Tuesday, October 27, 2009

A Slump of Sorts...

The first time I was told about the Sophomore slump was within the first month of my Freshman year. Some of my friends that were Juniors had me and another friend over for dinner one night and the way they put it, it's nothing you can control or explain, but it's pretty miserable. Since that night, I hadn't thought much of it until this semester. I'm three months in to my first semester as a Sophomore and I can truly admit that it is dreadful and just as my friends put it last year, it is unexplainable. I feel stuck, more than ever, between adolescence and adulthood. I think the percentage of how badly I want to stay a child is equally a part of me as wanting to grow up. Maybe that's a large factor, who knows? I can tell that it is not targeted by one thing. I think this transition in life has been a long time coming, but I feel it really started to develop over the summer. Nothing particularly life changing happened this summer, maybe that was the problem?

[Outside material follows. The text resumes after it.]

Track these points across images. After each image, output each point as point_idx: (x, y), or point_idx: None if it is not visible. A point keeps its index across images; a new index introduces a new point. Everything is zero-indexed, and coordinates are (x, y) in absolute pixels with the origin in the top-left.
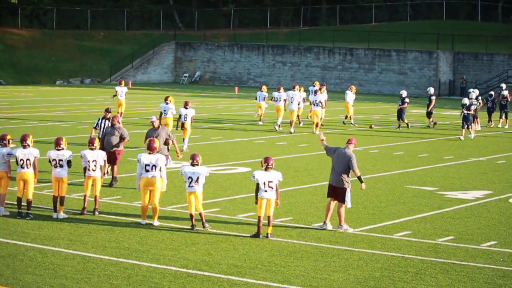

I think I can honestly say this is the only time in my Christian life that I have felt a complete hault in my relationship with God. It isn't really a backward motion, but I'm not going forward either; I've always heard preachers say "if you aren't going forward the only place you can go is backward," but I definitely disagree. I am honestly at a standstill. It's tiring and frustrating and I'm ready for something new. Or maybe I'm ready for something old. Most of the people in my life right now are brand new. Much of that a result of being a mentor, which I love. Another reason is because all my old friends live on the other side of campus. Although I cherish my new friends so close to my heart, I wish I could go back to the way things were. Is that possible? At this point I'm going to say no. I am in a totally new world with new people, new responsibilities and new loves, I can't be who I was, but I would somehow love to combine the me from last year with the me from this year. I'm just ready to move on.

As the once loved Relient K once said " forward motion is harder than it sounds, and every time I gain some ground I gotta turn myself around again."